Bild: Achim Scheidemann/dpa/picture alliance
Der russische Sponsor
Dass die Schalker trotz hoher Schulden bisher auf großem Fuß leben konnten, verdanken sie Gazprom. Der russische Konzern ist seit Anfang 2007 Hauptsponsor und pumpt 20 Millionen Euro pro Jahr in den Verein. Das führt dazu, dass zuweilen auch Gerhard Schröder (hier mit Gazprom-Chef Alexej Miller) auf der Tribüne sitzt. Der Altkanzler ist Aufsichtsratsmitglied einer Gazprom-Tochterfirma.
Bild: Franz-Peter Tschauner/dpa/picture-alliance
Der Vizemeister
Siebenmal seit Gründung der Bundesliga landet der Traditionsklub aus Gelsenkirchen am Ende der Saison auf Platz zwei. 2018 lässt sich das Team des damaligen Trainers Domenico Tedesco zum bis dato letzten Mal als Vizemeister feiern. Danach beginnt die sportliche Talfahrt.

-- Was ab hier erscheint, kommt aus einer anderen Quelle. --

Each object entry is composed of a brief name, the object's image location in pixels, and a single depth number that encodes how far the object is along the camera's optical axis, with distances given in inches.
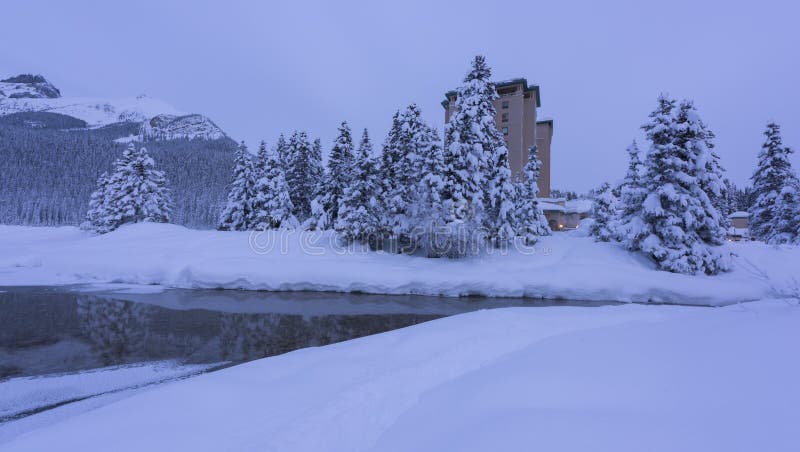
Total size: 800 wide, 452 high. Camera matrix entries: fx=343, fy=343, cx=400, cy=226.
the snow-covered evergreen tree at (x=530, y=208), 1070.4
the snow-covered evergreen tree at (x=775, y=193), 1058.1
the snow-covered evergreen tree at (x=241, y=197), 1422.2
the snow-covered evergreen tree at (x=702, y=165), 787.4
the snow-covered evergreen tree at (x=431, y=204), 926.4
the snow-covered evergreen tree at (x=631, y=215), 856.3
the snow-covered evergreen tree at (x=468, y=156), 920.3
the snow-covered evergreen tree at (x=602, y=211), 1225.4
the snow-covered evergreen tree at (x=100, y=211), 1403.8
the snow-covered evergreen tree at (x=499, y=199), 972.6
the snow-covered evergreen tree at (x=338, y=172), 1205.7
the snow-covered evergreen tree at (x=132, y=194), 1384.1
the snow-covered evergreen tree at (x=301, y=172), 1477.6
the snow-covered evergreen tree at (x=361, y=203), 1028.5
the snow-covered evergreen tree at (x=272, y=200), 1334.9
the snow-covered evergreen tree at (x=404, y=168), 991.0
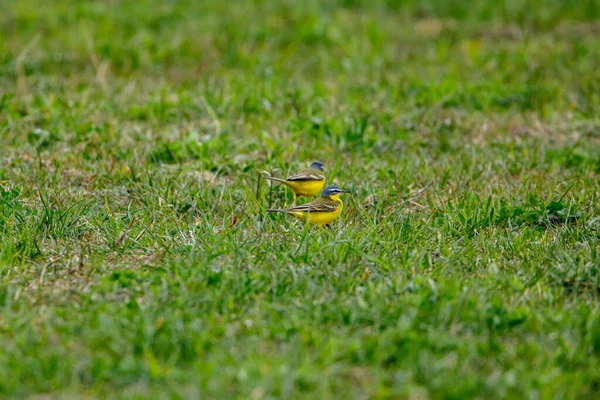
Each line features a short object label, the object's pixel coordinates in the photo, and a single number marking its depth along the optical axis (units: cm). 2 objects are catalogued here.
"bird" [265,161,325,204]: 1152
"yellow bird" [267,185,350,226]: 1080
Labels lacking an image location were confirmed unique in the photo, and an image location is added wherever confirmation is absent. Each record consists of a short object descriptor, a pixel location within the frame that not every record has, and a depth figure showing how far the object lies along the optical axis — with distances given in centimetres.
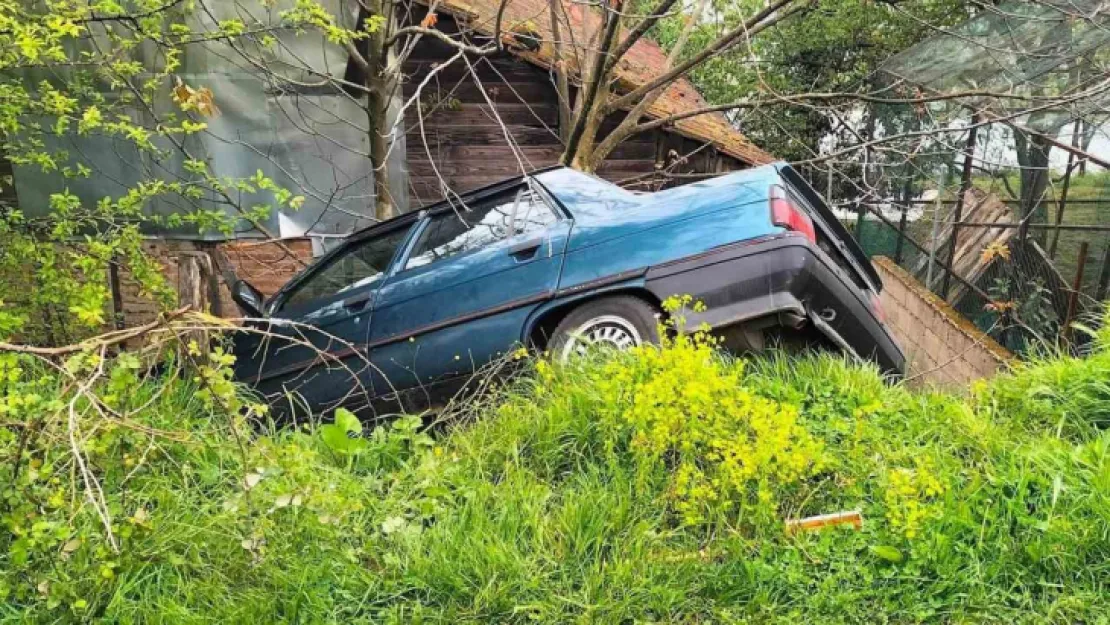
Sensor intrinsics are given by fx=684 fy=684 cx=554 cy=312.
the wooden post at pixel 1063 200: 595
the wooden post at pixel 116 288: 655
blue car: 370
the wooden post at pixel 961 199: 726
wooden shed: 783
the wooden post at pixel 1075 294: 539
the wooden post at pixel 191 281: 427
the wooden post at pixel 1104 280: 540
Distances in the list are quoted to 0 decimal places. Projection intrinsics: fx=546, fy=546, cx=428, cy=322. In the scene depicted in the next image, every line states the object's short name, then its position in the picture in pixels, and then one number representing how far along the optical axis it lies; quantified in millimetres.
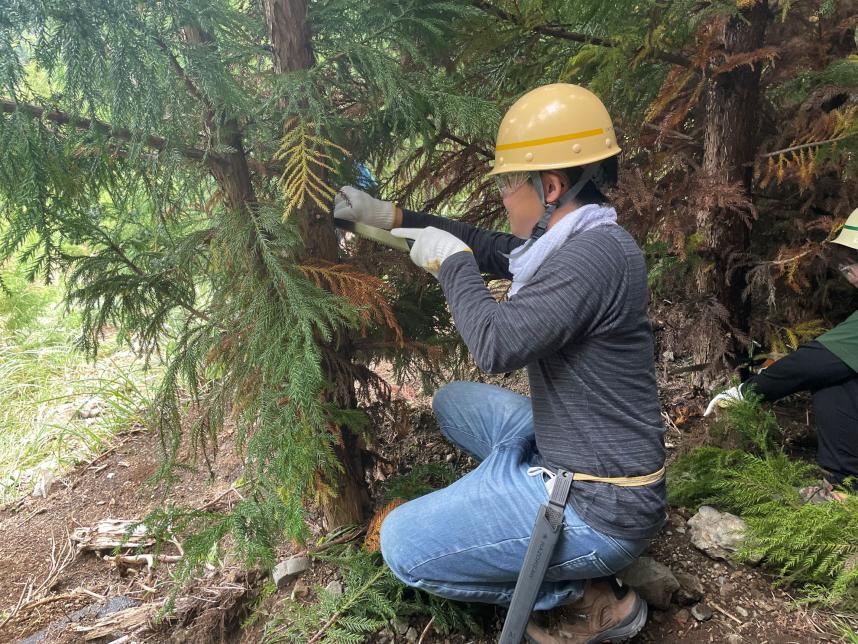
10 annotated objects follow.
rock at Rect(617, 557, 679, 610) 2160
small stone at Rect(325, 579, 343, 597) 2317
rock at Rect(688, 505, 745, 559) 2342
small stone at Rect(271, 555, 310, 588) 2498
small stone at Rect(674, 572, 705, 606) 2189
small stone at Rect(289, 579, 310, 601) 2420
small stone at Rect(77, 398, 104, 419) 4676
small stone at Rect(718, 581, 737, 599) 2217
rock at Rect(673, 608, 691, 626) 2137
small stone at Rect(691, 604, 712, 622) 2127
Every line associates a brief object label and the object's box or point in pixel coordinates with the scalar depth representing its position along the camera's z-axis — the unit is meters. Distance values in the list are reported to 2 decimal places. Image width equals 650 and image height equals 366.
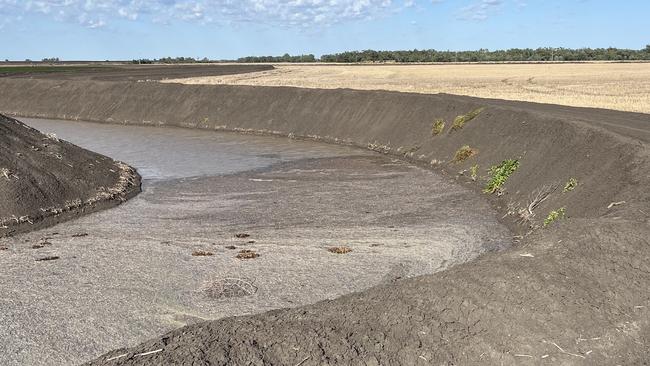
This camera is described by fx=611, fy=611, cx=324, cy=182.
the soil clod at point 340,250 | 18.31
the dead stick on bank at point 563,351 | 9.27
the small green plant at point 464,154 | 32.22
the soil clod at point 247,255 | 17.77
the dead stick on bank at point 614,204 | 17.49
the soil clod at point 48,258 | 17.83
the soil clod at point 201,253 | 18.08
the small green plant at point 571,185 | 21.64
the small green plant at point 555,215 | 19.80
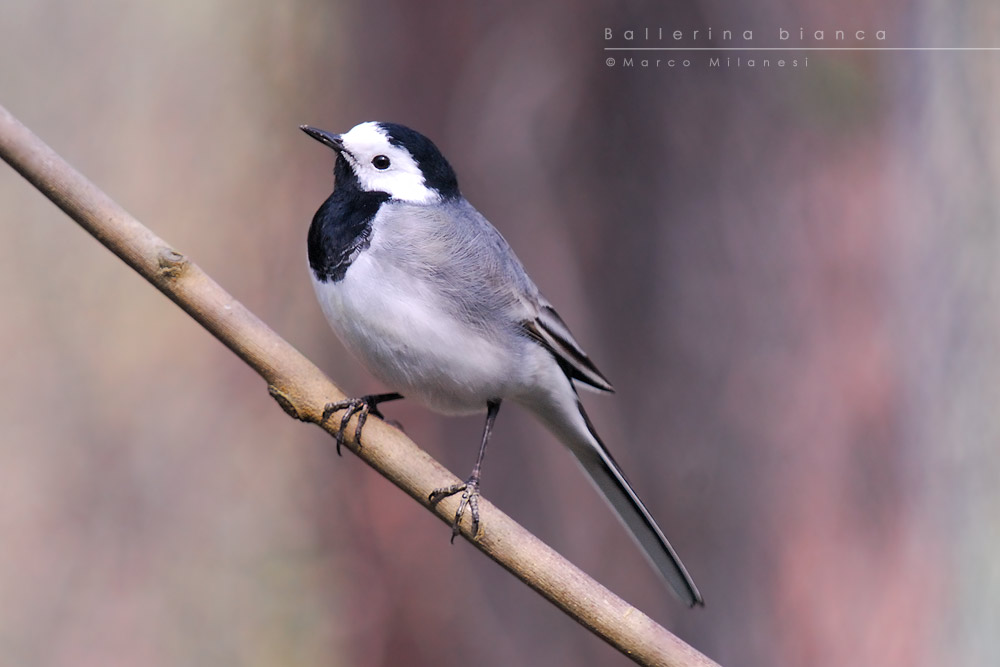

Bild: firo Sportphoto/augenklick/picture alliance
Die Abwärtsspirale
Als Ex-Premier-League-Trainer David Wagner Mitte 2019 bei den Schalkern anheuert, geht ein Ruck durch die Mannschaft. Die Königsblauen stehen nach einer guten Hinrunde auf Tabellenplatz fünf, doch dann reißt der Faden. Nach dem Sieg im ersten Rückrundenspiel bleiben die Schalker in den restlichen 16 Partien sieglos. Nach einem Fehlstart in die Saison 2020/2021 muss Wagner gehen.
Bild: Getty Images/AFP/M. Meissner
Die enttäuschten Fans
Nicht nur wegen der desolaten Auftritte der Schalker Mannschaft, gehen die Fans auf die Barrikaden. Mit einer Menschenkette demonstrieren sie im Juni 2020 gegen den umstrittenen Aufsichtsratschef Clemens Tönnies. Wenige Tage später tritt der Fleischfabrikant als Vereinsboss zurück.
Bild: picture-alliance/RHR-FOTO/D. Ewert
Die schwarze Serie
Die sportliche Krise geht weiter. Mit Dimitrios Grammozis sitzt aktuell bereits der fünfte Trainer in dieser Saison auf der Schalker Bank. Mit Ach und Krach können die Schalker im vergangenen Januar verhindern, dass sie den Uralt-Negativrekord von Tasmania Berlin (31 sieglose Bundesligaspiele in Serie) brechen. Im 31. Spiel gewinnen sie 4:0 gegen Hoffenheim. Die Wende bleibt jedoch aus.
Bild: Leon Kuegeler/REUTERS
Die Entscheidung
Der Treffer, den den vierten Abstieg des FC Schalke 04 am 30. Spieltag der Saison 2020/21 besiegelt. Wie schon so oft in der Spielzeit gelingt es den Königsblauen nicht mehr, einen Rückstand zu drehen. Damit ist der stolze Ruhrgebietsklub weit abgeschlagen Tabellenletzter - und nach einer desaströsen Saison zweitklassig. Fabian Klos erzielt den Treffer zum 1:0-Endstand für Bielefeld.